Campaign Website Angers Beer Company
Sam Adams is a city commissioner in Portland Oregon, and he’s running for mayor. Unfortunately no one told the Boston Beer Company, brewers of Sam Adams beer. When they heard about Adams’ campaign site, samadamsformayor.com, they promptly served the mayoral candidate with a cease and desist letter claiming copyright infringement. The company claims they didn’t realize there was an actual person named Sam Adams running for mayor until after the letter was sent, and they have since backed off. The candidate hasn’t let the minor skirmish get to him, pointing out that even though the company claims to have held the copyright since 1984, he’s owned it since he was born. In case you were wondering, the Sam Adams of beer fame was a Revolutionary War patriot and brewer.

This case illustrates one of the problems with domain names and websites these days.
If a company names it’s service or product after someone, does that mean anyone with that name is out of luck when it comes to domain names? If companies like Sam Adams have their way, you bet!
Domain names are big business, spawning groups of folks called “Internet Squatters”. These folks snap up domains and then try to sell them for big bucks back to the people who really want them.
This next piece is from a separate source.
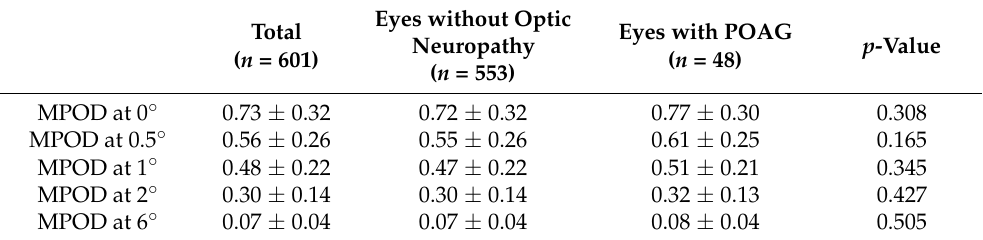
Table 3. Macular pigment optic density at several degree eccentricities from the fovea in control and primary open-angle glaucoma eyes in the Montrachet study.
For example, let’s say Pepsi has announced it’s coming out with a new lemon vanilla flavor. Squatters will snap up LemonVanilla.com, PepsiLemonVanilla.com, VanillaLemonPepsi.com, etc, and turn around and offer them to Pepsi for huge fees. There have been court cases against many of these squatters.
Another group is even more nefarious. They register misspellings of popular domains like Amazon and Yahoo and fill the sites with tons of ads in an attempt to take advantage of the misdirected traffic and Google’s AdSense program.